Future supermarkets, though, might be filled with miniature vertical farms of their own

If you pick the plants yourself and eat them straightaway, you might enjoy a richer wealth of vitamins and other nutrients – which can be lost during packaging and transportation. Many consumers already grow their herbs on a window box, but that is a low-cost and low-maintenance activity. It remains to be seen whether the same people would be interested in making the conceptual leap that comes with bringing a mini vertical farm into their own kitchen.

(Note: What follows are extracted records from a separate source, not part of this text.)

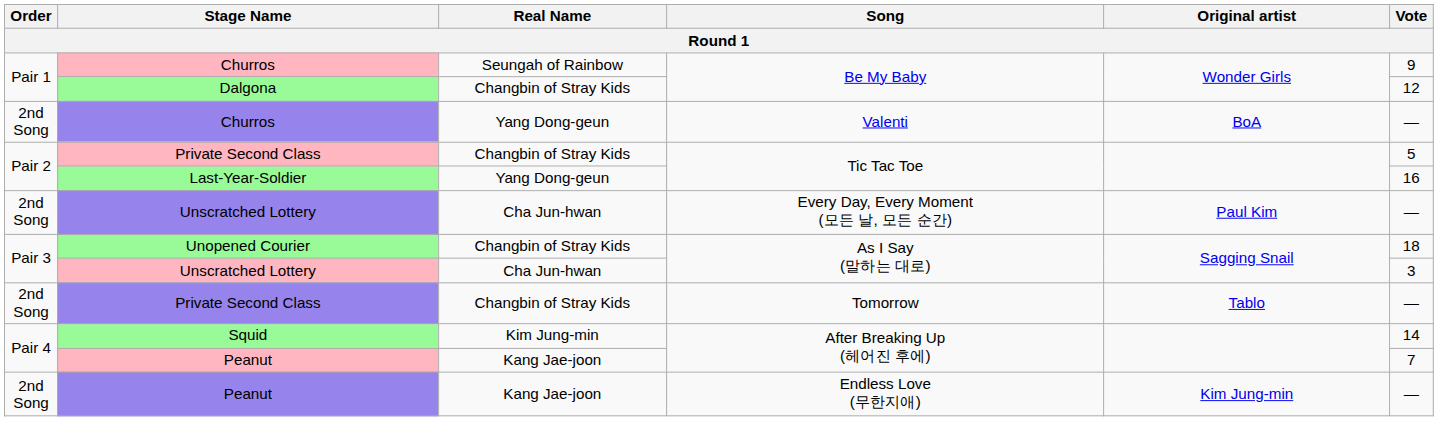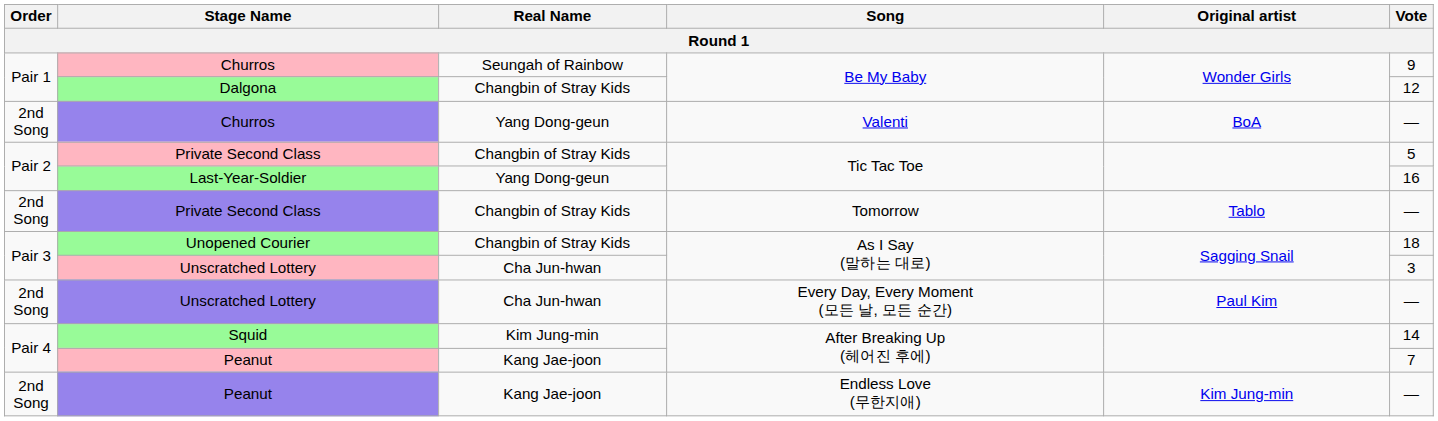rows swapped: Private Second Class / Tomorrow <-> Unscratched Lottery / Every Day, Every Moment (모든 날, 모든 순간)
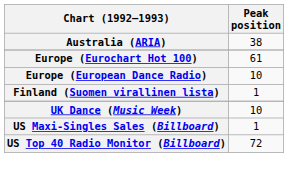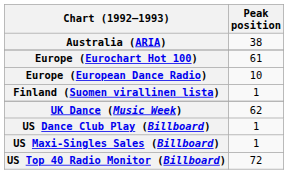UK Dance (Music Week) | Peak position: 10 -> 62
+ row: US Dance Club Play (Billboard) | 1
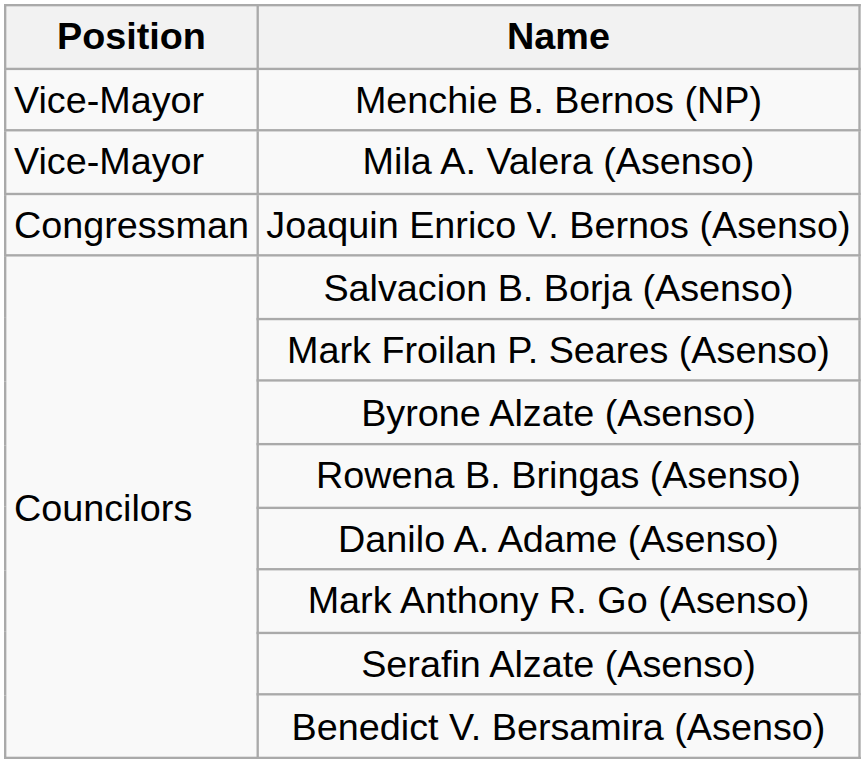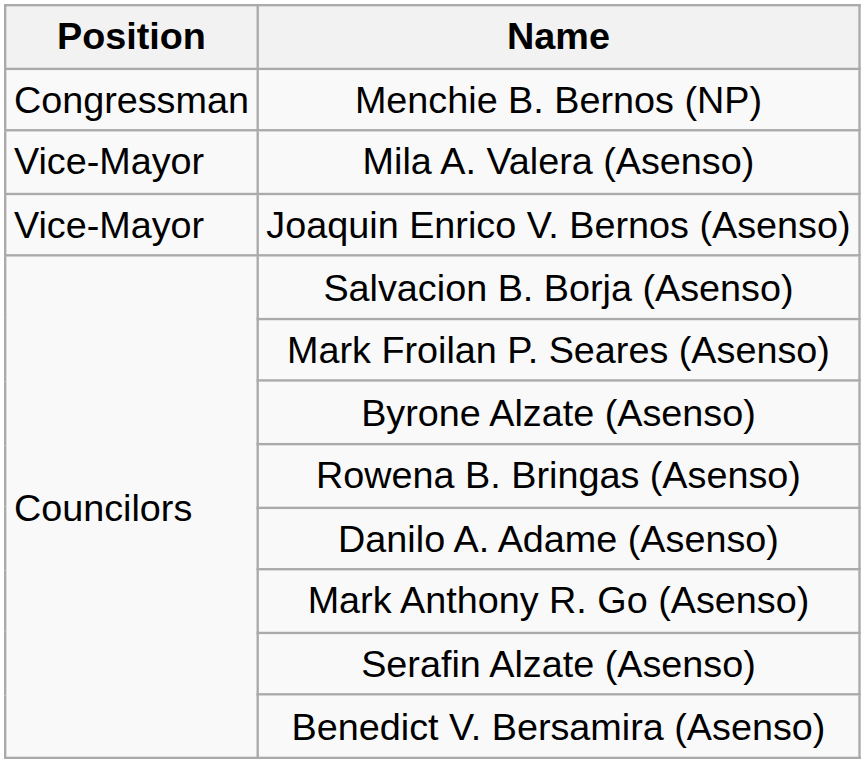Menchie B. Bernos (NP) | Position: Vice-Mayor -> Congressman
Joaquin Enrico V. Bernos (Asenso) | Position: Congressman -> Vice-Mayor
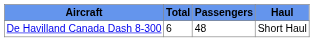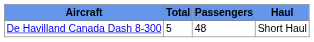De Havilland Canada Dash 8-300 | Total: 6 -> 5
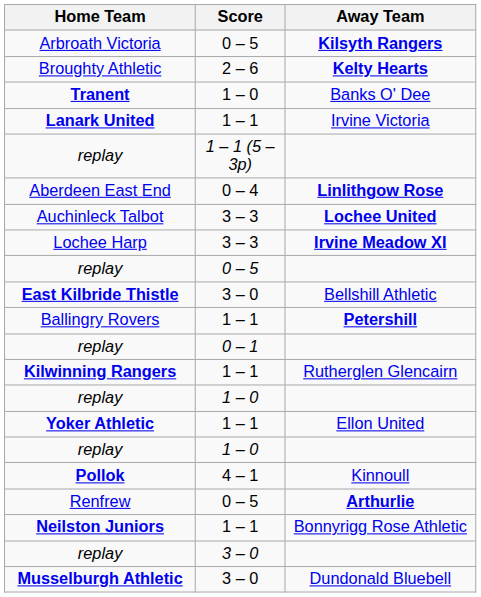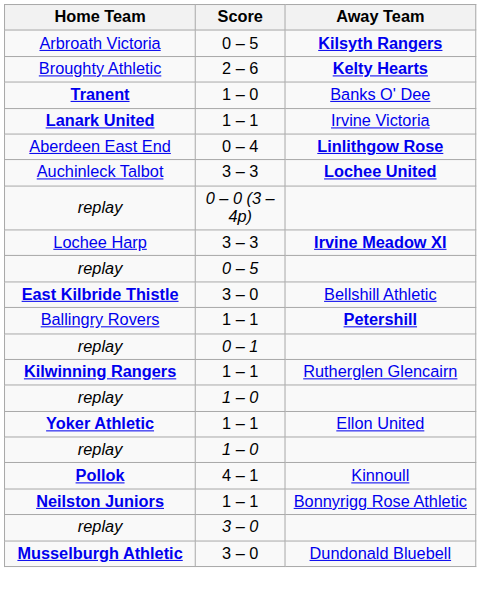- row: replay | 1 – 1 (5 – 3p)
+ row: replay | 0 – 0 (3 – 4p)
- row: Renfrew | 0 – 5 | Arthurlie
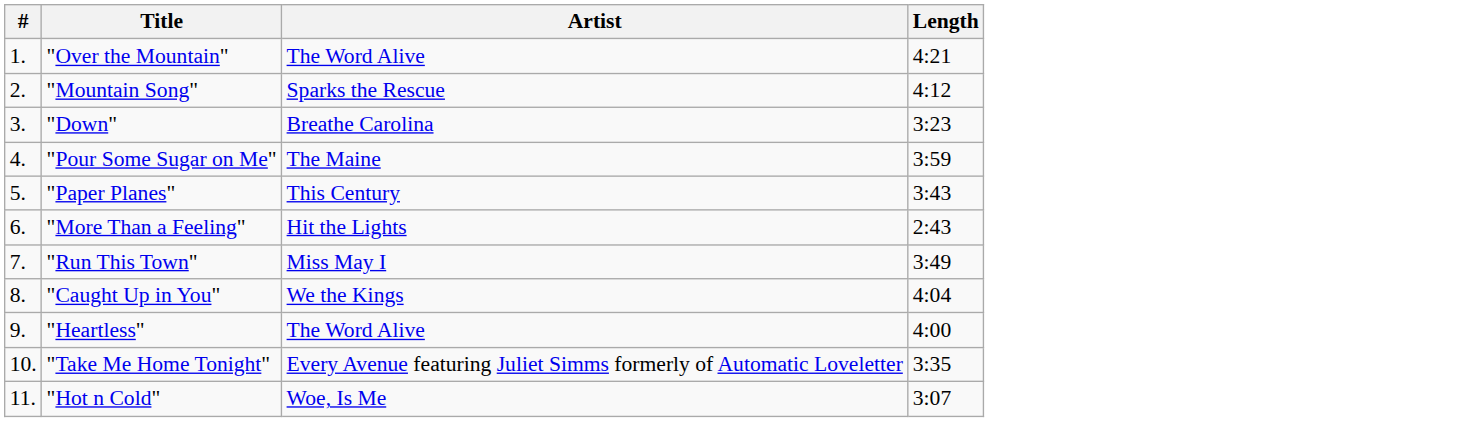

Jobczyk and Richter will have to wait to find out – they’re planning more testing of their device later this year, with a public launch potentially following sometime after that.

Ed Harwood, for one, thinks vertical farming technologies might help to bring agriculture closer to the consumer. But he also sticks by his belief that farming on giant scales is here to stay.

“Irrespective of the number of recalls, I think we’ve improved food safety over all, we’re feeding more people with fewer resources,” he says.

One of the downsides of this is that children have to be introduced to the idea that their food is grown somewhere – it doesn’t come from the supermarket, but a field or factory. Future supermarkets, though, might be filled with miniature vertical farms of their own.

“For the child who says their food comes from the grocery store,” says Harwood, “they might one day be right.”